== CONSIGNES DES EXERCICES ==
[A] D'après le document source, par quel biais la narratrice rapporte-t-elle les évènements ?
[B] Renvoyer à l'identique le passage du document source qui débute par « Cette confusion s’ordonne » et se poursuit jusqu'à « dérision le livre. ».

== DOCUMENT SOURCE ==
────────────────
A travers cette recherche, c’est une formidable aventure que vivra le lecteur avec elle à travers sa mémoire, ses rencontres, ses rêves et l’écriture à laquelle elle se prête pour raconter ce récit. Tout est désordonné cependant : alors que le récit est toujours au même temps, les souvenirs vont et viennent et, alors que la réalité semble toujours présente, les morts apparaissent et parlent avec la narratrice. Et toujours au coeur de ces allers-retours, les mots : dans les discussions avec Miltiadis (qui semble toujours ramener la conversation à l’étymologie, la plupart du temps sans aucune logique : l’un de ses interlocuteurs utilise un mot puis il prend la parole pour nous raconter l’étymologie de ce mot, etc), dans les souvenirs de l’apprentissage du français, dans l’évolution de la langue grecque, dans les rencontres et les échanges qu’elle réalise présentement…


Cette confusion s’ordonne un peu quand l’on sait que la narratrice nous parle des évènements à travers un manuscrit qu’elle est en train d’écrire pour rendre compte de sa quête. Après avoir rendu compte de ses nouvelles découvertes, elle va parfois nous parler de l’écriture. Rien n’est caché : le moment où elle commence à avouer écrire ce texte, ses interrogations sur la taille et la logique de son texte… On finit par sourire devant ses lignes qui s’adressent presque directement à nous pour tourner en dérision le livre.


Alors que la narratrice comme la plupart de ses interlocuteurs sont des personnes qui ont dépassé la soixantaine, c’est tout de même une aventure que nous vivons. Il y a une énigme, celle du premier mot, des péripéties, les rencontres, l’écriture, les échanges, et même une solution, qui n’est bien sûr pas celle que l’on attendait. Nous nous perdons même quelquefois au coeur de cette jungle de mots, parfois si décousue, si illogique et si luxuriante. Les références et les exemples sont en effet très nombreux et pas toujours clairs, dans tous les cas apparemment pas vraiment reliés entre eux, mis à part peut-être par le premier mot, que l’on attend toujours.
────────────────
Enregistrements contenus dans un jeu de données
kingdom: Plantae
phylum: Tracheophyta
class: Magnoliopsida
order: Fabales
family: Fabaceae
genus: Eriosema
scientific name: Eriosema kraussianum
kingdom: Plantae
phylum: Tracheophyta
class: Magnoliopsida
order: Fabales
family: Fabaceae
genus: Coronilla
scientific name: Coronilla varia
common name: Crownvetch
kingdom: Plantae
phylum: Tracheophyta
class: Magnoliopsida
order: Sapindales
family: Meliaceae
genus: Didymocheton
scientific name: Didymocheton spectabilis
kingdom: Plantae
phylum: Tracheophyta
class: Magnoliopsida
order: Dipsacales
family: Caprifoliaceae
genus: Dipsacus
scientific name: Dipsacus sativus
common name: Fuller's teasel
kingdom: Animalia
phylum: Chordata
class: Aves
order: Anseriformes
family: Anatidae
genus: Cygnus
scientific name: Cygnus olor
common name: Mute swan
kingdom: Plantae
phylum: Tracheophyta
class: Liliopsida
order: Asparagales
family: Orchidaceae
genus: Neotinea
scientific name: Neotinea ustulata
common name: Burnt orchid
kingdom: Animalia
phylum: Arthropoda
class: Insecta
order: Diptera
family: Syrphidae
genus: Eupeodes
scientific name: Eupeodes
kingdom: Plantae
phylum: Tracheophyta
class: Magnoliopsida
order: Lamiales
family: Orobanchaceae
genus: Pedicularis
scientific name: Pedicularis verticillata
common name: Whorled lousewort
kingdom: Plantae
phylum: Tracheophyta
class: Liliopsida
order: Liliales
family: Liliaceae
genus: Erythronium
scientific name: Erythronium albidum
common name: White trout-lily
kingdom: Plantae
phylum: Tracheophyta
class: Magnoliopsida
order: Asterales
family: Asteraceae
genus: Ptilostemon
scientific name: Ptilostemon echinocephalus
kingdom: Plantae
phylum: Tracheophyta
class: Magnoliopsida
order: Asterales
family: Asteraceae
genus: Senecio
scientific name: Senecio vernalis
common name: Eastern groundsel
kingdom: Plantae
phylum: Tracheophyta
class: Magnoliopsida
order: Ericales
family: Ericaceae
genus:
────────────────
== CORRIGÉ DES EXERCICES ==
[A] Par un manuscrit qu'elle est en train d'écrire pour rendre compte de sa quête.

[B]
Cette confusion s’ordonne un peu quand l’on sait que la narratrice nous parle des évènements à travers un manuscrit qu’elle est en train d’écrire pour rendre compte de sa quête. Après avoir rendu compte de ses nouvelles découvertes, elle va parfois nous parler de l’écriture. Rien n’est caché : le moment où elle commence à avouer écrire ce texte, ses interrogations sur la taille et la logique de son texte… On finit par sourire devant ses lignes qui s’adressent presque directement à nous pour tourner en dérision le livre.